Ah, "Bejeweled Blitz." Playable on Facebook, on the iPhone/iPad/iPod touch and as standalone software for computers, "Blitz" gives you just one minute to see how big
of a score you can amass by feverishly matching colored gems. Top
scores are posted via Facebook Connect and the list refreshes every
week. The game currently attracts more than 3 million players -- per
day.

Another reason for the success of match-3 games? They work on any
virtually any platform. Regardless of your gaming platform of choice —
computer, television or mobile phone — the simple graphics and intuitive
interface make it ideal for any screen size and control option, be it
mouse, controller, phone button or finger swipe. Just how versatile is
this game mechanic? There's even "Bejeweled" lottery scratch tickets,
for heaven's sakes.

Kapalka, who serves as the deep-voiced narrator in "Bejeweled," by the way, waxes a bit deeper on the appeal of match-3 games.

"The lasting appeal of these games stems, I think, from the classic
puzzle game motivation: to bring order from chaos.
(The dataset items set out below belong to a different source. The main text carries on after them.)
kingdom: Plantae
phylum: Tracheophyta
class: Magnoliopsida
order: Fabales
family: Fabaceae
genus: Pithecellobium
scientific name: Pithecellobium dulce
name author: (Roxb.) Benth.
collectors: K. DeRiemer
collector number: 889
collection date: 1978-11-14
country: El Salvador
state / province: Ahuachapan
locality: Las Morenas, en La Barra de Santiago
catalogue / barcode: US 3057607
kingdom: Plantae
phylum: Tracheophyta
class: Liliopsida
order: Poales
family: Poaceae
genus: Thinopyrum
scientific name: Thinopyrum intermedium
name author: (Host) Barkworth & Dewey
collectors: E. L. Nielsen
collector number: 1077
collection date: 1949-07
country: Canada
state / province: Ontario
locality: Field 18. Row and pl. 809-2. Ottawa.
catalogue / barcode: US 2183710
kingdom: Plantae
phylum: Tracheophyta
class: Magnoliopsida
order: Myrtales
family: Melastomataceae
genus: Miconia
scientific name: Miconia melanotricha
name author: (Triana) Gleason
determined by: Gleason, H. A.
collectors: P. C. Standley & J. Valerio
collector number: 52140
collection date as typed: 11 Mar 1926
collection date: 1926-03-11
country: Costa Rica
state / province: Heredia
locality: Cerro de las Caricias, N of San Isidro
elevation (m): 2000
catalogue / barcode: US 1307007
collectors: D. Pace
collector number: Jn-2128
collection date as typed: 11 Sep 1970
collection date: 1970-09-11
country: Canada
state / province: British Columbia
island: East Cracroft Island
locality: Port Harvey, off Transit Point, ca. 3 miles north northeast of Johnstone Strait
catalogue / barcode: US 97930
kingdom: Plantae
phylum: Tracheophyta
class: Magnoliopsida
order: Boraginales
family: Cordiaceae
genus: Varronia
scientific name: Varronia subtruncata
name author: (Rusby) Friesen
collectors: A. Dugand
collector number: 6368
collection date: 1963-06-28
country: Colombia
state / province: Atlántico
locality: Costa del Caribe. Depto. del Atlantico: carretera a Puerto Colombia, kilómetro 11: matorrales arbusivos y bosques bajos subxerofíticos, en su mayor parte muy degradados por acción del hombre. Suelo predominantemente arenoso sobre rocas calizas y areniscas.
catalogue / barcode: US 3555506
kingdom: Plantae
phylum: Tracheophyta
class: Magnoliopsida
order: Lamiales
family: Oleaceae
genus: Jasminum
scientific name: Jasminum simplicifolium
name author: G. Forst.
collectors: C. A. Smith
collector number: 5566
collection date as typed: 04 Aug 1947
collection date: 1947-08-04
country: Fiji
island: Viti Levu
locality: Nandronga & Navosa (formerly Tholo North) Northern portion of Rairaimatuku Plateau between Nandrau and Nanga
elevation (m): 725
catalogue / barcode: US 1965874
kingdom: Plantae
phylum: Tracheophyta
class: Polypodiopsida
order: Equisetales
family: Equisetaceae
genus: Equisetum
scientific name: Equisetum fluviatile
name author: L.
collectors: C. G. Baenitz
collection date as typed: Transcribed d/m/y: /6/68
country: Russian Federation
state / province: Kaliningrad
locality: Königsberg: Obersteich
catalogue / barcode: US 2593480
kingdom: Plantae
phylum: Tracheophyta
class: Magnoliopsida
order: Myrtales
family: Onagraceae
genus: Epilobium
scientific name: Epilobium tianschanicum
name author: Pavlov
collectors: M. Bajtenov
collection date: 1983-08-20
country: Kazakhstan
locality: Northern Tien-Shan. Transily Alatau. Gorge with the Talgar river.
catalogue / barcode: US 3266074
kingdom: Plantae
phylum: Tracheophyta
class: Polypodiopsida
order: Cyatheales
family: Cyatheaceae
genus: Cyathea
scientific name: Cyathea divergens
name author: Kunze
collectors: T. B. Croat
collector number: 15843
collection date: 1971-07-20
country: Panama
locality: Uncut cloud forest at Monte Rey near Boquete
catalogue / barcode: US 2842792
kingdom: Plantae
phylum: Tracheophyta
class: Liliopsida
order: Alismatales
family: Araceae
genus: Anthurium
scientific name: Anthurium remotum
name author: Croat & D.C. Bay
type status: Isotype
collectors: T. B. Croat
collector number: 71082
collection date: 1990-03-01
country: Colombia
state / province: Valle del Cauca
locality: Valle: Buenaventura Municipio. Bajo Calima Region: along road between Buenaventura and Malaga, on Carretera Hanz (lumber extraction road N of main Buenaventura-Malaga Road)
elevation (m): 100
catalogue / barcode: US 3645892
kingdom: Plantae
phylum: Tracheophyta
Your tool for doing
that is pattern recognition: groups of three have an elemental purity to
them that makes them deeply satisfying to spot; some people theorize
that typical shooting games are a sort of training tool that appeals to
our primal hunter instincts…match-3 games may appeal on a similarly deep
level to our gathering instincts."

Whether you buy into its innate appeal, enjoy passing the time or get
a thrill out of the competitive nature of some match-3 games, the
popular puzzle genre isn't showing any signs of popping anytime soon.